A escola como um jardim de possibilidades
O pensamento da ativista antirracista americana, bell hooks, descreve perfeitamente os trabalhos desenvolvidos pelas professoras Elisabete Macedo e Clarissa Raso, docentes das disciplinas de espanhol e ciências, respectivamente.
Durante as aulas de espanhol, por exemplo, Elisabete, que tem mais de duas décadas de profissão, apresenta aos estudantes personalidades negras e indígenas da cultura Hispano-americana, além de políticos, literários e artistas. “Durante os encontros, percebemos que os alunos se identificam mais com as histórias de vida dos personagens apresentados. Com isso, notamos que eles passam a ter mais orgulho de si mesmos”, comenta a educadora, que tem a expectativa de os alunos desenvolverem uma consciência crítica sobre os diversos corpos e culturas que compõem a população brasileira.

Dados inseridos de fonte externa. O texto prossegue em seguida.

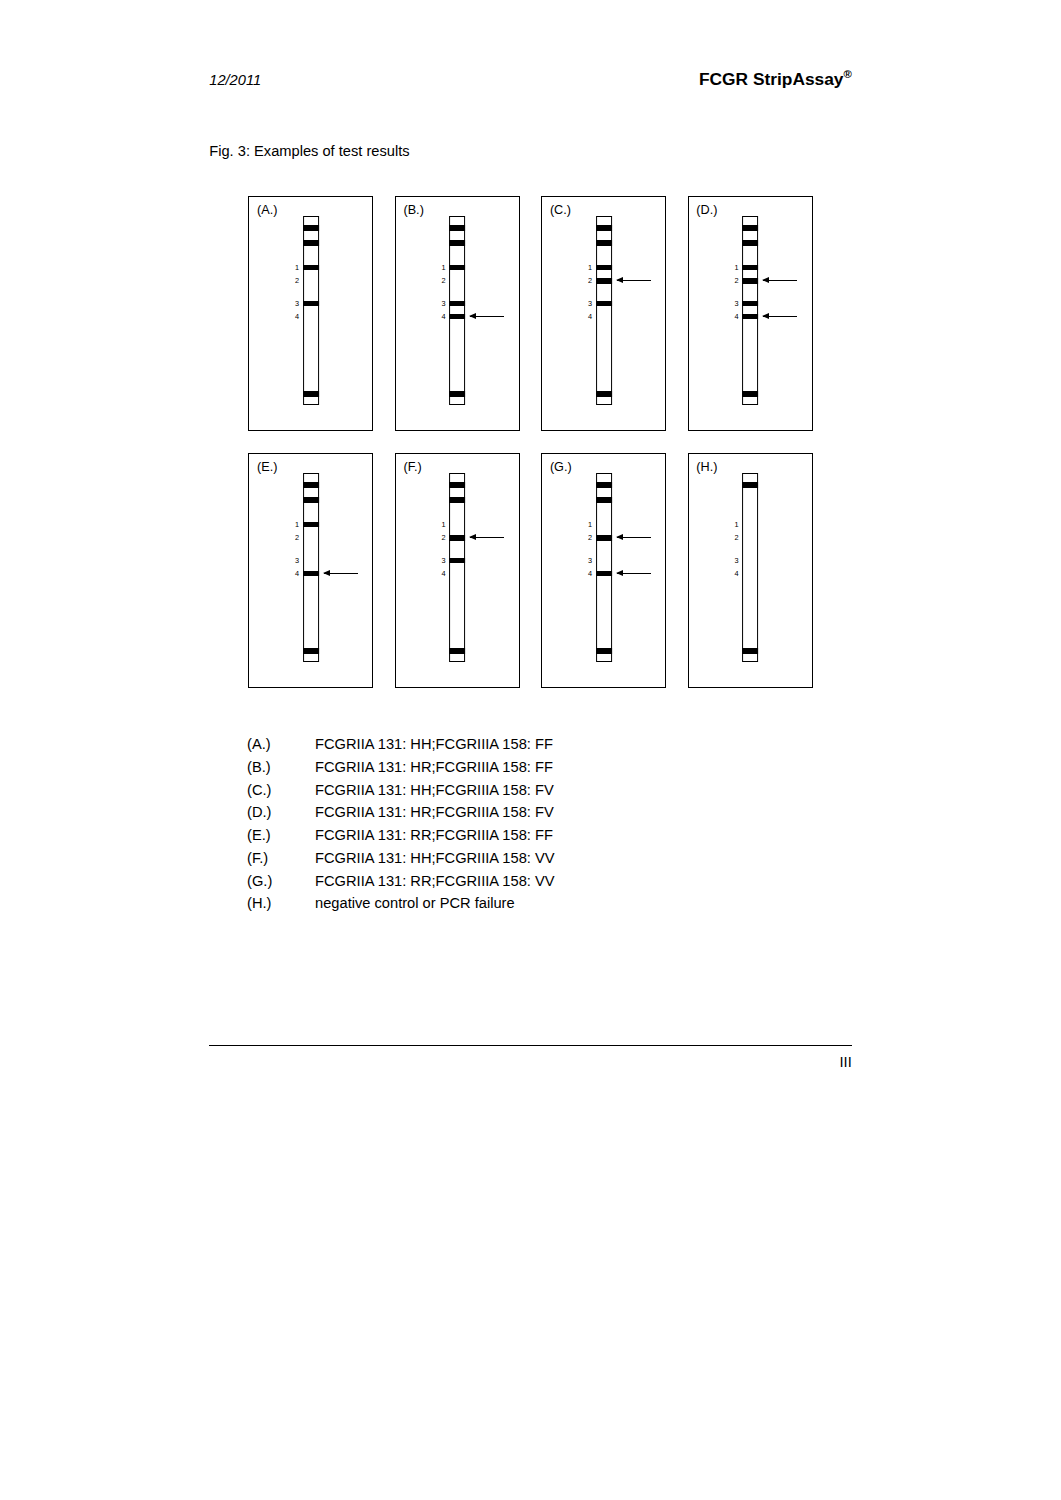12/2011
FCGR StripAssay®
Fig. 3: Examples of test results
(A.)
1 2 3 4
(B.)
1 2 3 4
(C.)
1 2 3 4
(D.)
1 2 3 4
(E.)
1 2 3 4
(F.)
1 2 3 4
(G.)
1 2 3 4
(H.)
1 2 3 4
| (A.) | FCGRIIA 131: HH; | FCGRIIIA 158: FF |
| (B.) | FCGRIIA 131: HR; | FCGRIIIA 158: FF |
| (C.) | FCGRIIA 131: HH; | FCGRIIIA 158: FV |
| (D.) | FCGRIIA 131: HR; | FCGRIIIA 158: FV |
| (E.) | FCGRIIA 131: RR; | FCGRIIIA 158: FF |
| (F.) | FCGRIIA 131: HH; | FCGRIIIA 158: VV |
| (G.) | FCGRIIA 131: RR; | FCGRIIIA 158: VV |
| (H.) | negative control or PCR failure |
III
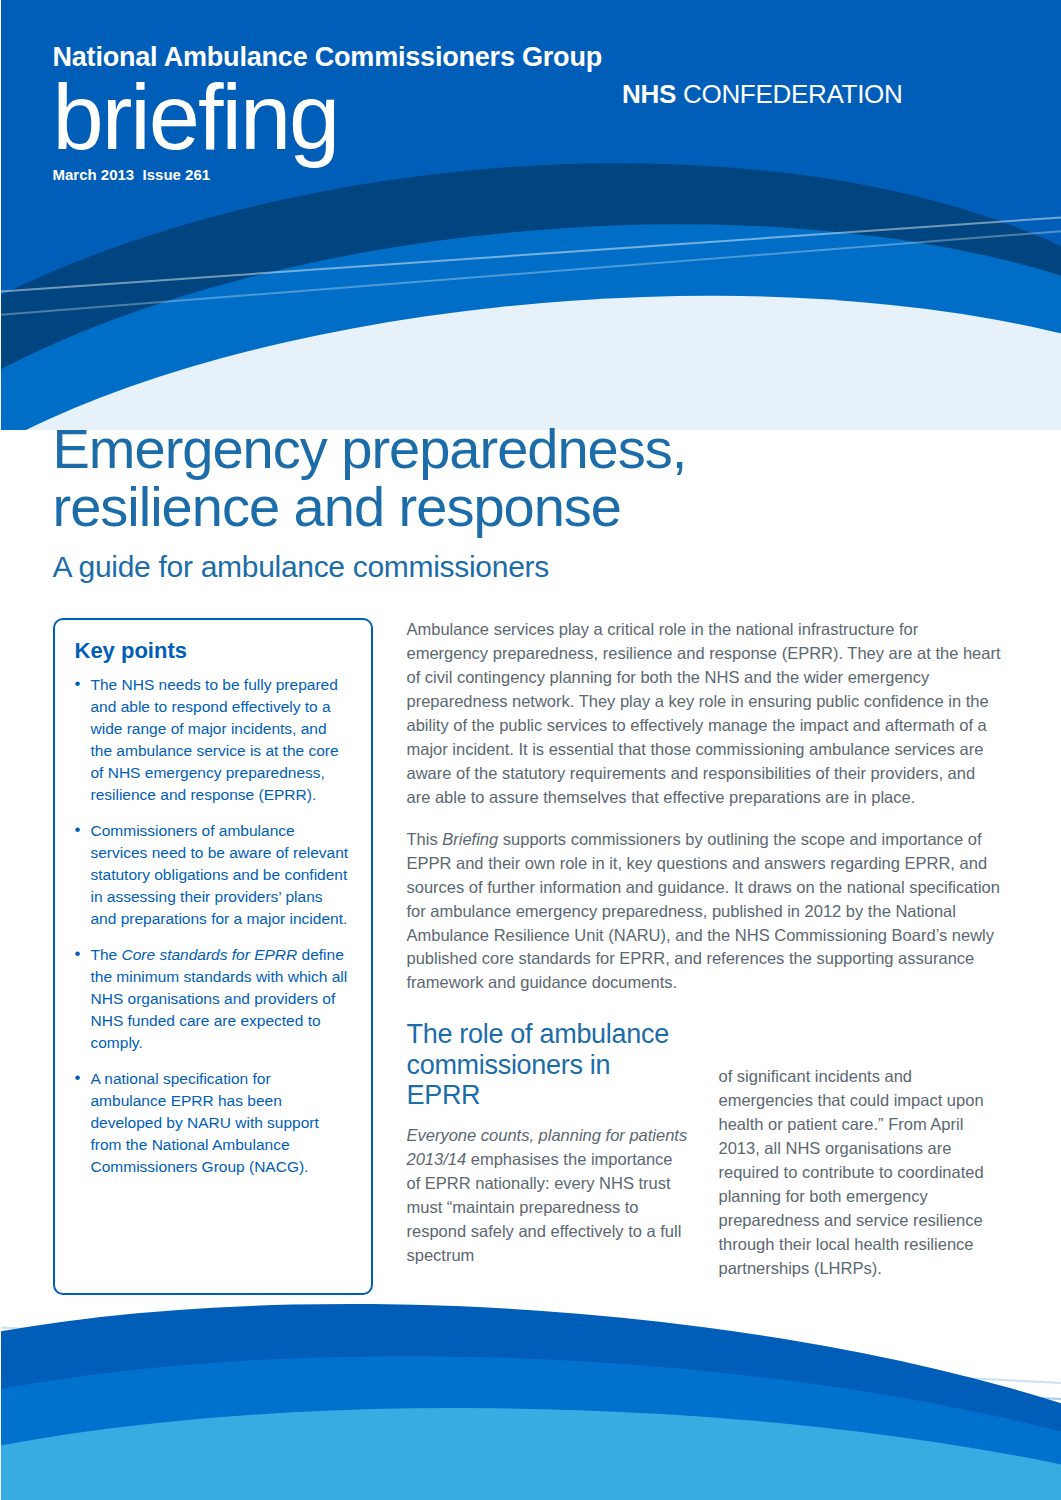National Ambulance Commissioners Group
briefing
March 2013 Issue 261
NHS CONFEDERATION
Emergency preparedness,
resilience and response
A guide for ambulance commissioners
Key points
The NHS needs to be fully prepared and able to respond effectively to a wide range of major incidents, and the ambulance service is at the core of NHS emergency preparedness, resilience and response (EPRR).
Commissioners of ambulance services need to be aware of relevant statutory obligations and be confident in assessing their providers’ plans and preparations for a major incident.
The Core standards for EPRR define the minimum standards with which all NHS organisations and providers of NHS funded care are expected to comply.
A national specification for ambulance EPRR has been developed by NARU with support from the National Ambulance Commissioners Group (NACG).
Ambulance services play a critical role in the national infrastructure for emergency preparedness, resilience and response (EPRR). They are at the heart of civil contingency planning for both the NHS and the wider emergency preparedness network. They play a key role in ensuring public confidence in the ability of the public services to effectively manage the impact and aftermath of a major incident. It is essential that those commissioning ambulance services are aware of the statutory requirements and responsibilities of their providers, and are able to assure themselves that effective preparations are in place.
This Briefing supports commissioners by outlining the scope and importance of EPPR and their own role in it, key questions and answers regarding EPRR, and sources of further information and guidance. It draws on the national specification for ambulance emergency preparedness, published in 2012 by the National Ambulance Resilience Unit (NARU), and the NHS Commissioning Board’s newly published core standards for EPRR, and references the supporting assurance framework and guidance documents.
The role of ambulance commissioners in EPRR
Everyone counts, planning for patients 2013/14 emphasises the importance of EPRR nationally: every NHS trust must “maintain preparedness to respond safely and effectively to a full spectrum
of significant incidents and emergencies that could impact upon health or patient care.” From April 2013, all NHS organisations are required to contribute to coordinated planning for both emergency preparedness and service resilience through their local health resilience partnerships (LHRPs).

Professora da disciplina de ciências, Clarissa Raso, usa a criatividade para incluir a temática em suas aulas. “Sempre que um tema pode ser contextualizado com a história, a cultura, os costumes e as contribuições afro-brasileiras, procuro integrá-lo às minhas aulas. Ao abordar astronomia, incluo contos, narrativas e descobertas realizadas por povos africanos e indígenas. No ensino de evolução, trabalho a origem da humanidade no continente africano, explorando as características físicas e genéticas que explicam a adaptação e sobrevivência dos diferentes grupos populacionais ao redor do mundo. Já em botânica, exploramos o conhecimento sobre plantas medicinais, investigando seu uso tradicional e sua relevância até os dias atuais, reconhecendo a importância dos saberes ancestrais”, explica.
Atores importantes
O estudante Izaac Márcio Feitosa, de 14 anos, aluno do 9º ano do Ensino Fundamental, avalia o trabalho desenvolvido na escola como necessário para que possam compreender o racismo, como ele se estrutura e como começou. Dessa forma, será possível combatê-lo. “Mesmo que seja dever de uma escola ser antirracista ou contra qualquer tipo de preconceito, me sinto privilegiado por ter acesso à educação antirracista, pois sei que a maior parte dos colégios não possuem projetos importantes como os que temos aqui”, comenta o aluno.
Por fim, a professora Mônica Aniceto destaca que uma educação antirracista estruturada na equidade possibilita aos alunos entenderem que eles são os atores mais importantes dentro daquele espaço. “Eles compreendem que tudo ali foi feito para eles e por eles. O aluno negro se sente em um ambiente que poderá lhe trazer benefícios e o aluno branco entende seus privilégios. Esse movimento traz responsabilidades e desejo de mudanças concretos”, finaliza.